Whereas anime, which Schwab was also a huge fan of, offered a “lot of gender bending and fluidity early on; it provided bigger spaces, bigger models to fit yourself within,” American TV shows like Buffy were considered groundbreaking if they had even a single queer character. And, Schwab explains, that meant that young lesbians didn’t have many kinds of queer to try on for themselves. Watching Buffy, she said, “I thought, Oh, I can’t be gay, because I don’t look like that or that, I don’t feel like that or that.” Willow and Tara “were both hyper fem, they were both very girly, and I didn’t feel that way. So I was like, well, I must not be gay then, because I don’t look or feel like either part of this dynamic.”

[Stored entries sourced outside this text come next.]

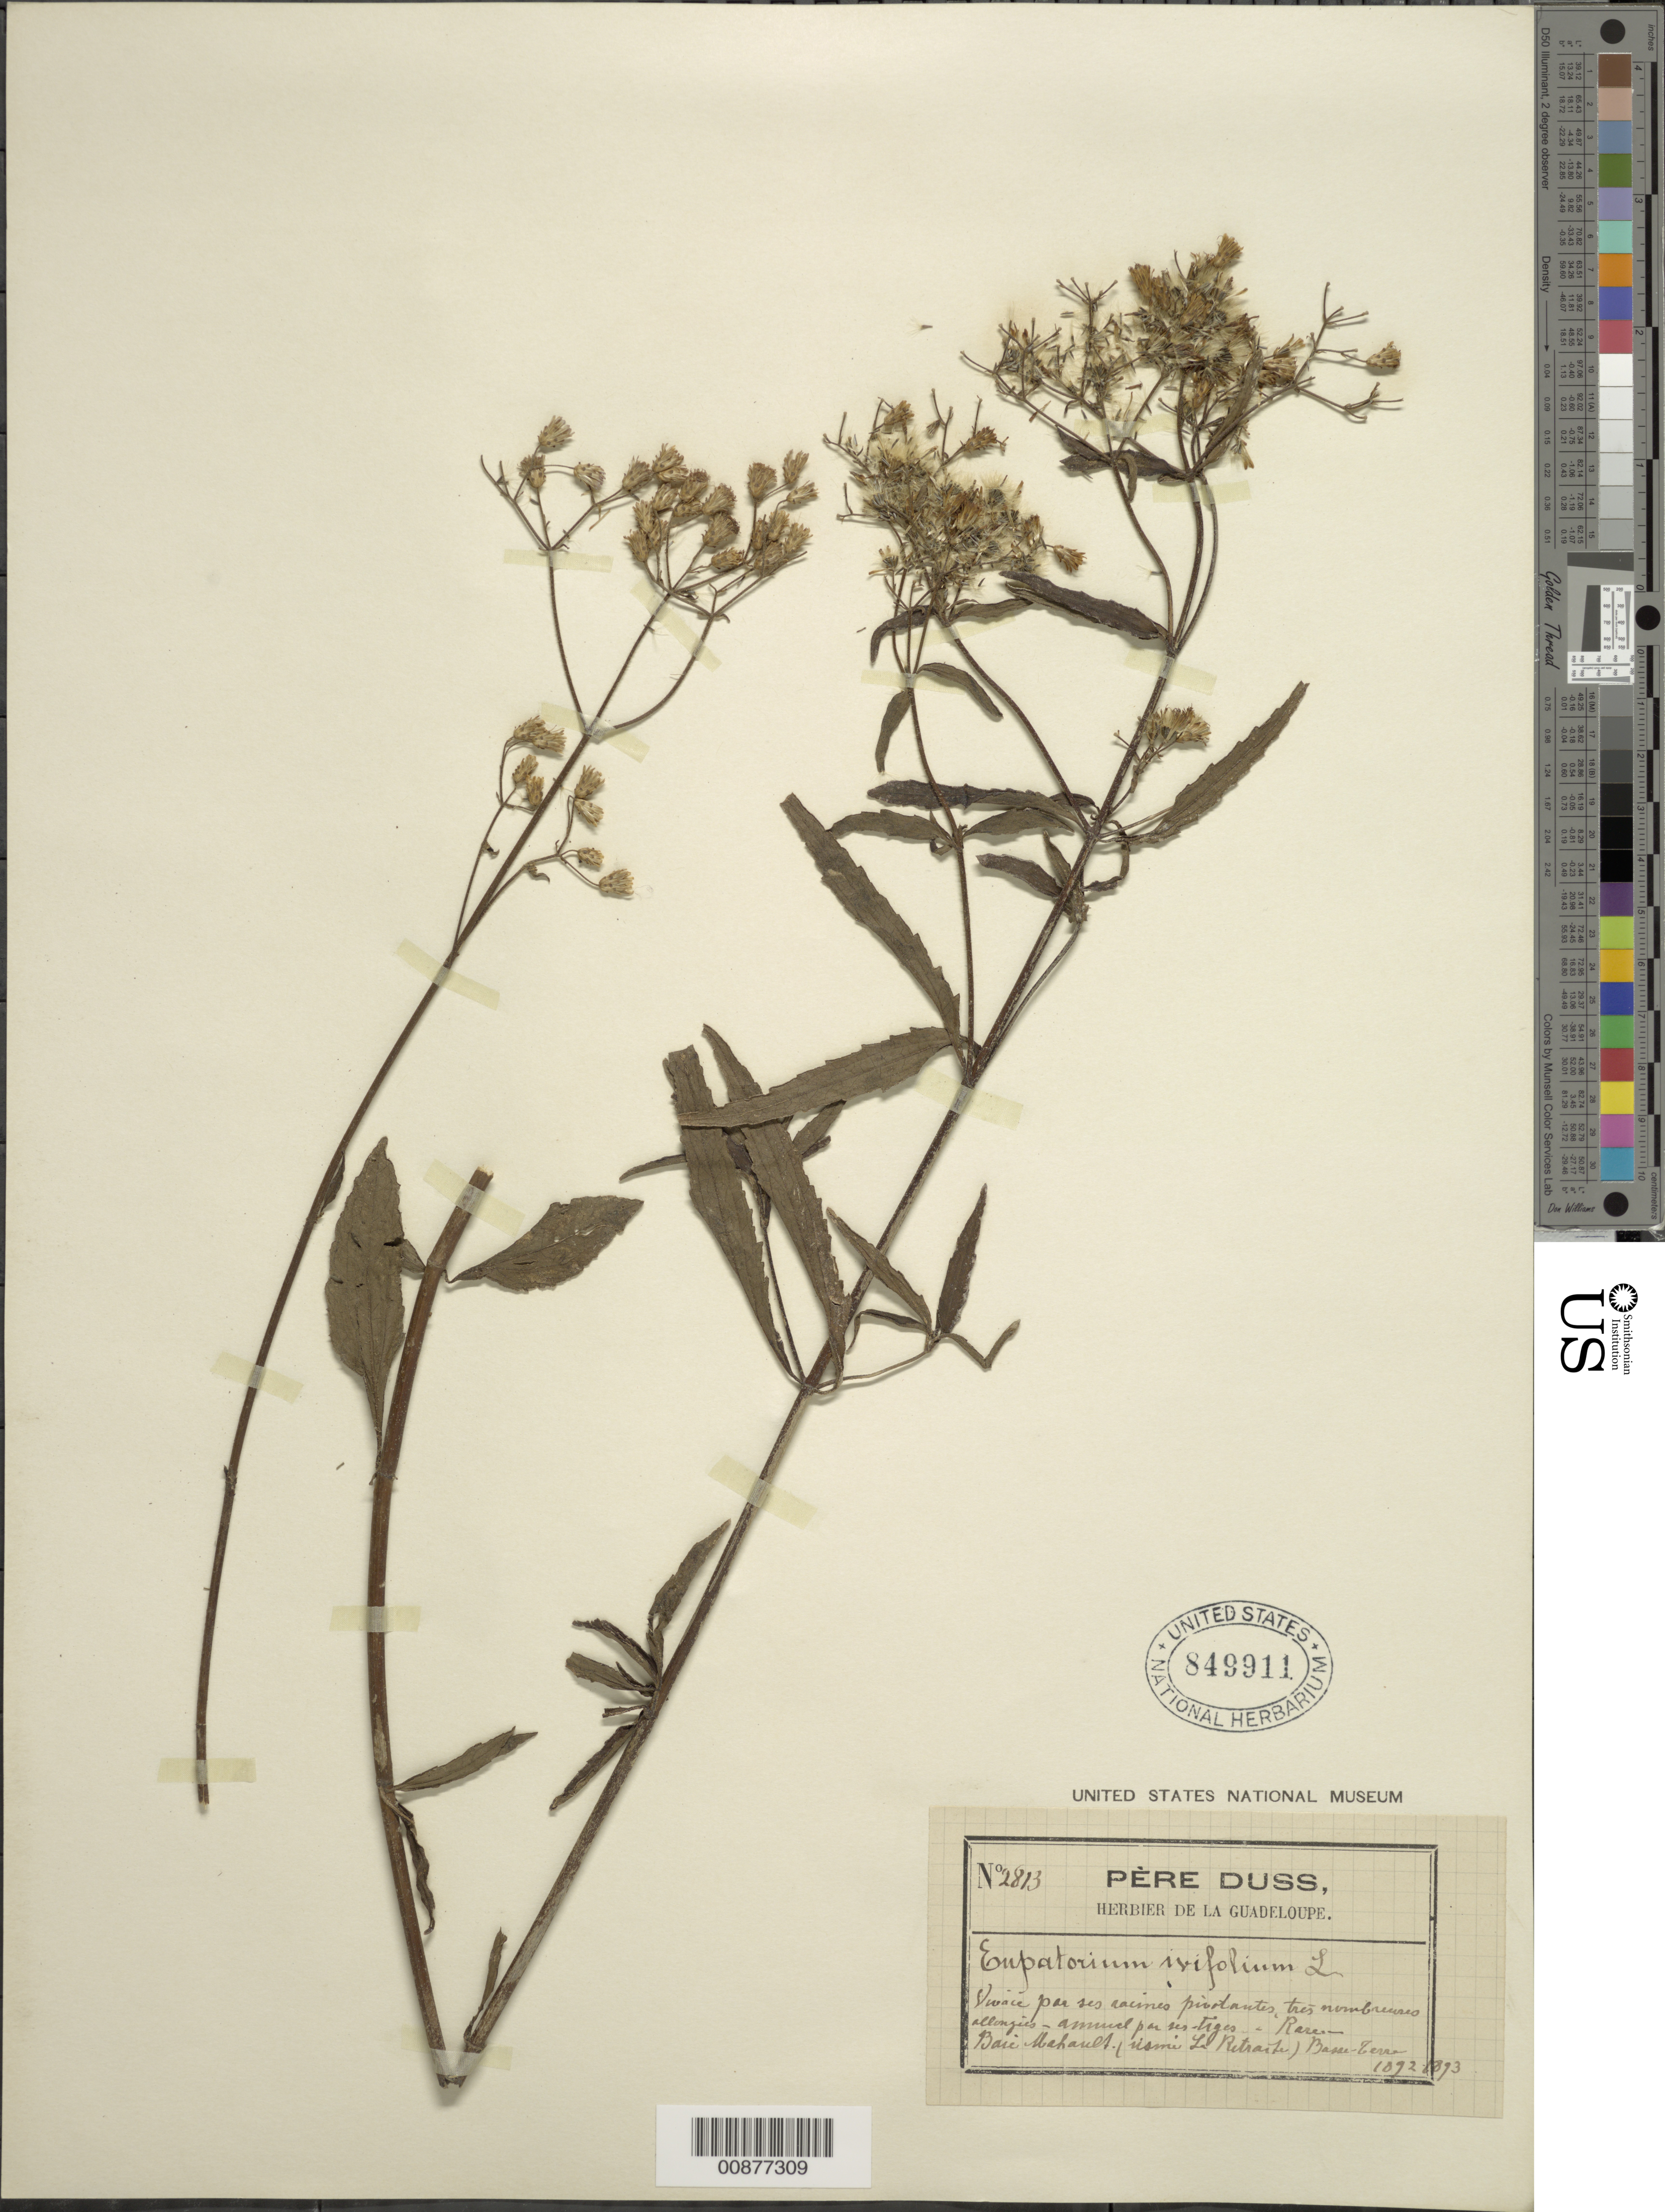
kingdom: Plantae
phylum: Tracheophyta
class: Magnoliopsida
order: Asterales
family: Asteraceae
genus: Chromolaena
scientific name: Chromolaena ivaefolia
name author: (L.) R.M. King & H. Rob.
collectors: Père Duss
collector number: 2813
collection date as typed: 1892 to -- --- 1893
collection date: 1892/1893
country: Guadeloupe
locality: Basè Mahault. Basse-Terre.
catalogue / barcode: US 849911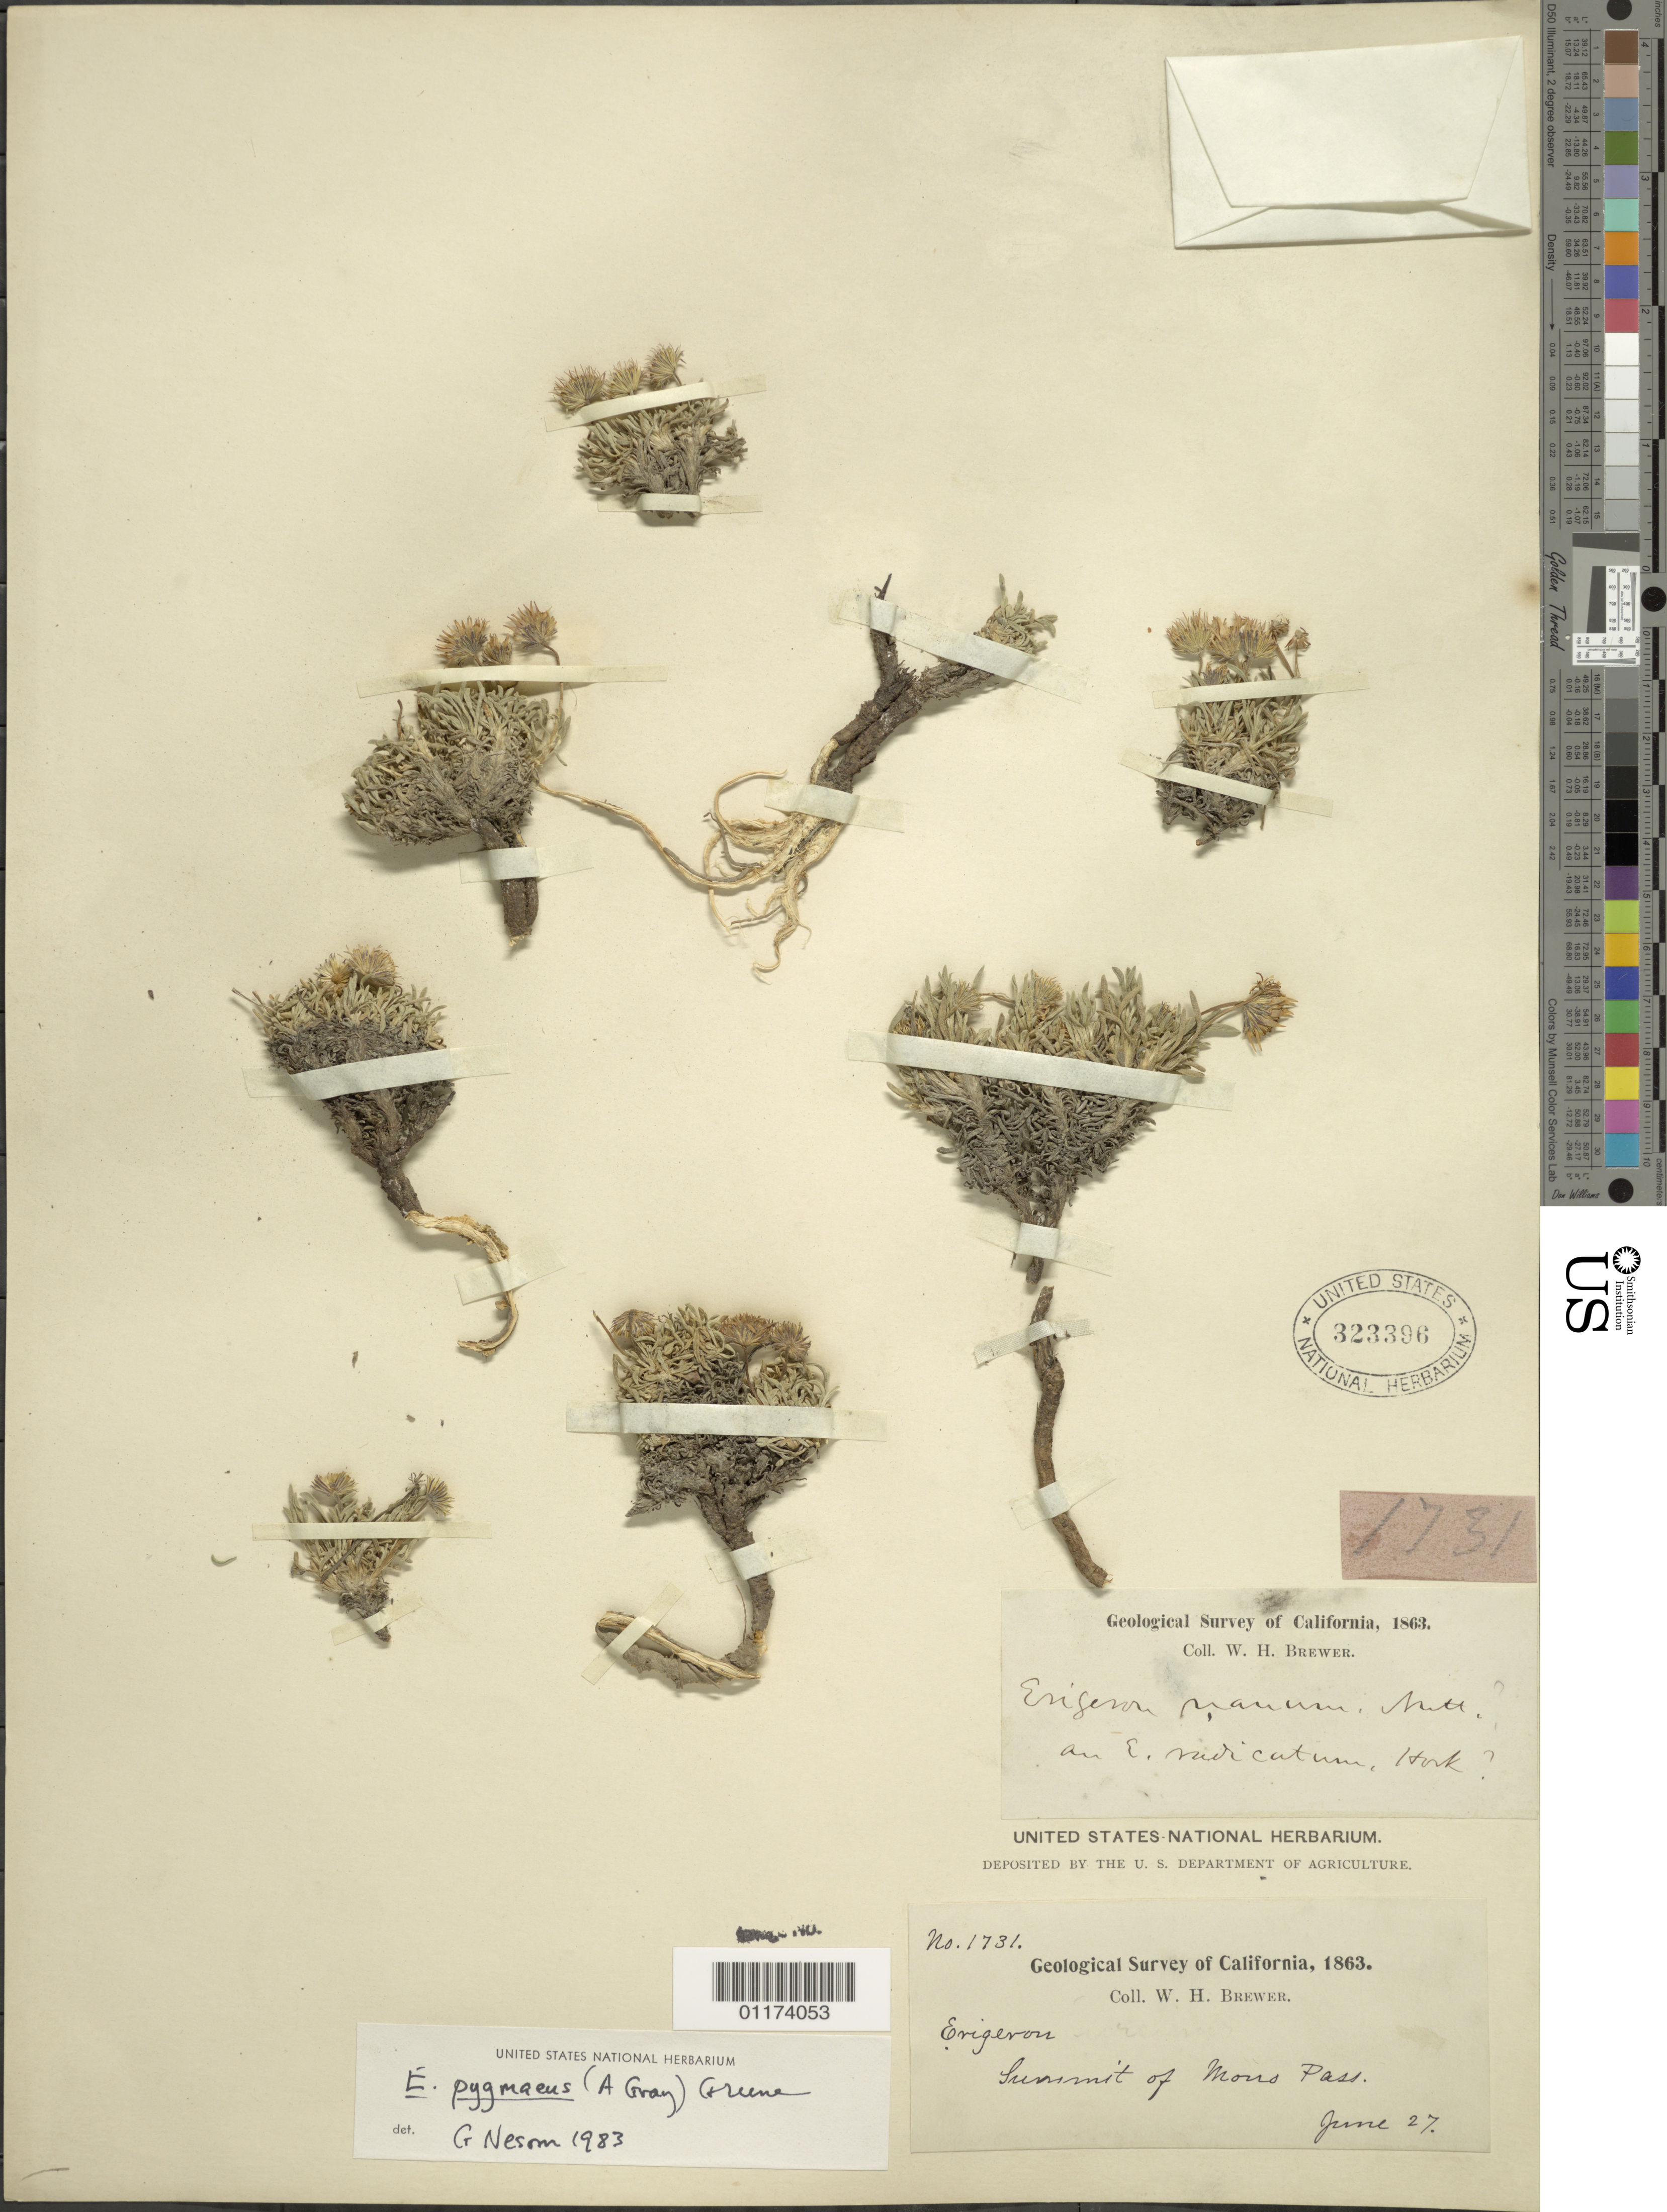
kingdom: Plantae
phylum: Tracheophyta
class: Magnoliopsida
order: Asterales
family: Asteraceae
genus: Erigeron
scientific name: Erigeron pygmaeus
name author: (A. Gray) Greene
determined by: Nesom, Guy L.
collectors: W. H. Brewer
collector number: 1731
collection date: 1863-06-27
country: United States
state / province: California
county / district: Mono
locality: Summit of Mono Pass.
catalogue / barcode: US 323396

More broadly, Schwab says, for a long time the models for lesbians were “lipstick or butch.” And neither fit her: “I was like, well, I’m not either one of those, so where does that leave me? For 26 years of life I thought I’m just doing straight wrong. I would try to be with guys and I would just be like, Oh, it must be me that’s wrong, instead of not seeing enough mirrors in my society saying here’s all the things that could be you.”

Having been through that experience, Schwab very much understands her work as a writer as avoiding those same pitfalls, instead providing a range of visions of queerdom and human life, opening up space in people’s imaginations with which they can find themselves. “I think as a writer we try to create more mirrors and more doorways so that people will see themselves.”

“The more varied depictions we get,” says Schwab, “the more people are going to be actually be able to see themselves in those parts, instead of feeling negated by them.”